Approach
Diagnosis is challenging as the disorder is rarely seen in clinical practice. Careful assessment of physical signs and symptoms, with family history, are helpful, but laboratory and genetic analysis are essential for definitive diagnosis.
History and physical exam
Patients typically present to the pediatrician, as initial signs and symptoms often are displayed in the first few months of life. Parents are phenotypically normal. The diagnosis may still be unknown in other family members because heterozygous loss of microsomal triglyceride transfer protein (MTTP) is tolerated with sufficient function from the wild type allele.
Parents will often note foul-smelling stools and a history of vomiting or abdominal distension. Regular assessment of the patient's stool consistency, odor, and frequency are essential for diagnosis. Suspicion of the diagnosis should arise if the child is displaying faltering growth or developmental delay on routine growth charts (height, weight, head circumference).[1][2]
If the disease is missed and the patient is older, more concerning and progressive symptoms may have evolved, reflecting the deficiency of nutrients, fat-soluble vitamins, and free fatty acids.[2] Neurologic manifestations are due to vitamin A and E deficiencies and include peripheral neuropathy, movement disorders, and ocular disorders such as ophthalmoplegia and retinitis pigmentosa.[1][2][5] Both central and peripheral nervous systems are affected with patients having either upper or lower motor neuron findings.[6] Patients can present with cerebellar dysfunction (e.g., ataxia, dysarthria, dysmetria), as well as compromise of posterior column function with loss of proprioception and deep tendon reflexes.[2][21] The patient or family members may note poor vision, night blindness, ataxia, dysmetria, muscle contractions, dysarthria, and muscle weakness.[2][19] Atypical pigmentary retinopathy with bilateral optic disc swelling has been reported.[22] Symptomatic neuromuscular problems are seen in approximately one third of untreated patients by age 10 years; ataxia generally develops later. Additionally, if anemia has developed secondary to malnutrition, patients may complain of fatigue and may appear pale.
Hepatomegaly from hepatic steatosis may be present.[2]
The definitive diagnosis is likely to be obtained in the subspecialist setting due to increased awareness of the disease and familiarity with necessary testing. Referral to an ophthalmologist, a neurologist, and a gastroenterologist is recommended. An ophthalmologist may find signs of retinal inflammation on examination.[23]
Laboratory assessment
The initial workup typically includes stool sampling, a blood smear, and a fasting lipid panel; however, none of these tests are confirmatory. Due to the rarity of this disease, a genetics test is not usually done initially but is necessary for diagnosis.
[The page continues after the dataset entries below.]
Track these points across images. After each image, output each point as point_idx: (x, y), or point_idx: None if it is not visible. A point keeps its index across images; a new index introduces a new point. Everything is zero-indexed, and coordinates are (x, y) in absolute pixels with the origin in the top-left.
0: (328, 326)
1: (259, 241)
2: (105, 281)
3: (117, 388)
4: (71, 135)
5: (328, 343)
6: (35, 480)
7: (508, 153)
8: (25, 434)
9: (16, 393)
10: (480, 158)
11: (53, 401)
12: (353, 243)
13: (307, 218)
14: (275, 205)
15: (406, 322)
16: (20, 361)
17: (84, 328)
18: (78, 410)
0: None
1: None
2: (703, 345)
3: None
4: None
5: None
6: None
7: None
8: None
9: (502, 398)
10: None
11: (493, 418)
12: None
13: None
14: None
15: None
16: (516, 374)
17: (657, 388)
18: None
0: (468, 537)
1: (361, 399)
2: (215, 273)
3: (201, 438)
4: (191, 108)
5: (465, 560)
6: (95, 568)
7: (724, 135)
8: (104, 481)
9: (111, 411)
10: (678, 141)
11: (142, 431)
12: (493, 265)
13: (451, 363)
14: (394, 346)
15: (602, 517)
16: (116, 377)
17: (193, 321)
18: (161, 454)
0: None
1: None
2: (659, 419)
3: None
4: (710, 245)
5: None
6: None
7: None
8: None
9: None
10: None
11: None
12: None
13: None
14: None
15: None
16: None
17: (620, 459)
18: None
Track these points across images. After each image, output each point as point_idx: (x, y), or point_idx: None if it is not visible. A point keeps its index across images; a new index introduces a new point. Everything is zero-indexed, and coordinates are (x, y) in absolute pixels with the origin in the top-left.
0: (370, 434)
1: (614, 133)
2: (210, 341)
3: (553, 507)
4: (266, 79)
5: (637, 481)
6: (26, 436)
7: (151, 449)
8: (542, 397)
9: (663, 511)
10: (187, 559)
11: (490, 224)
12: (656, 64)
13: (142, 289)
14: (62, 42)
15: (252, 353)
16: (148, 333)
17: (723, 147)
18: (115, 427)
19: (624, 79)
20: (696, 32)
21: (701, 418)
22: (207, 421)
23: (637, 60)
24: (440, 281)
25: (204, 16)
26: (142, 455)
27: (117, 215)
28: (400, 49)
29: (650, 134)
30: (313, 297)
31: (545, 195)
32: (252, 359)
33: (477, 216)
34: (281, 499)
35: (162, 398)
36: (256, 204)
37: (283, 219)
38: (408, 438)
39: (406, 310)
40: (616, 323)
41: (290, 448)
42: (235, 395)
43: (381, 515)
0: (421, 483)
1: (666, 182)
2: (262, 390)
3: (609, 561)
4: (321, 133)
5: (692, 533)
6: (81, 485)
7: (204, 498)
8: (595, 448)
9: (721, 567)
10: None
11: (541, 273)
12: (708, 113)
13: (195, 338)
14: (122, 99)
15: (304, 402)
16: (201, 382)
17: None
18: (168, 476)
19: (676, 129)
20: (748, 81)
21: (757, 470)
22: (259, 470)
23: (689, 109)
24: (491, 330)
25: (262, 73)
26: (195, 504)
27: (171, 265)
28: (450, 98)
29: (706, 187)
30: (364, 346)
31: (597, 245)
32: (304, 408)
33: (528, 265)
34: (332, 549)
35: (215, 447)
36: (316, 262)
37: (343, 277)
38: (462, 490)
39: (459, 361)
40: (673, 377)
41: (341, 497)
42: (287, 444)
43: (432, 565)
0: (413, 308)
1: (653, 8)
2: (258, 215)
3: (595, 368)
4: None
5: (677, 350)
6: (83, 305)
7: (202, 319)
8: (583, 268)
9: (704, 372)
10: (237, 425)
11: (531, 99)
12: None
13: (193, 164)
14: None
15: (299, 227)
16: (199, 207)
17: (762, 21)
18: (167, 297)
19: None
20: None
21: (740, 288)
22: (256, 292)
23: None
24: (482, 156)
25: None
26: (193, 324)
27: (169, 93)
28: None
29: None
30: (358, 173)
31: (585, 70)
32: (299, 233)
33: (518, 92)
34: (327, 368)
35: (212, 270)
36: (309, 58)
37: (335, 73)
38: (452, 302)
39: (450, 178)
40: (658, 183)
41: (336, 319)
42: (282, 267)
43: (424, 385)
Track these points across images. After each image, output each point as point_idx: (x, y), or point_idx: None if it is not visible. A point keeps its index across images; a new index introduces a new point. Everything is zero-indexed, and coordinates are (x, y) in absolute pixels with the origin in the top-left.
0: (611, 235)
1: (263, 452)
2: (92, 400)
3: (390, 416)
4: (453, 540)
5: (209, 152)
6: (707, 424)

Tests to aid/confirm diagnosis include the following.
A fasting lipid panel shows very low or absent levels of plasma triglycerides, total cholesterol, very low-density lipoprotein, and low-density lipoprotein, and the absence of apolipoprotein B (apo B).[1]
Vitamin A, E, and K levels should also be performed early, as low levels will help confirm diagnosis. (Vitamin D is activated on the skin by ultraviolet rays from endogenously produced metabolites, but levels may still be subnormal). Vitamin E levels are typically undetectable.
A blood smear shows anemia and acanthocytes (red blood cells with a star-like appearance).[2][24]
Additionally, a stool sample shows increased fat composition.
Liver transamininases may be elevated.[2]
Clotting tests may display an increased partial thromboplastin time and iron studies may display low iron.
An intestinal biopsy is unnecessary for diagnosis; however, it may have been performed in the process of identifying this rare diagnosis. The results may show a characteristic appearance of villus tips with a lacy appearance and lipid droplets within enterocytes.
The definitive diagnostic test is assessment of MTTP and requires a lipid disorders or genetic subspecialty lab.
Genetic testing for mutations, deletions, or insertions in MTTP gene associated with abetalipoproteinemia confirms the diagnosis in a subject suspected to be affected.[7][10] The apolipoprotein B (apo B) gene should also be screened as homozygous familial hypobetalipoproteinemia can give a similar biochemical and clinical phenotype to abetalipoproteinemia.[7] If there are existing genetic test results, do not perform repeat testing unless there is uncertainty about the existing result, e.g., the result is inconsistent with the patient’s clinical presentation or the test methodology has changed.[25]
Other tests
If the disease has progressed, direct and indirect ophthalmoscopy by an ophthalmologist may identify retinal degeneration.[23] If the patient begins showing neurologic signs of damage, such as ataxia or intention tremor, a neurologist may perform electrodiagnostic studies.[2] Evoked potentials may display abnormal somatosensory conduction velocity. Conduction velocity may be slowed with decreased amplitude of sensory potentials. Evidence of peripheral nerve demyelination may appear on electromyelogram.[6]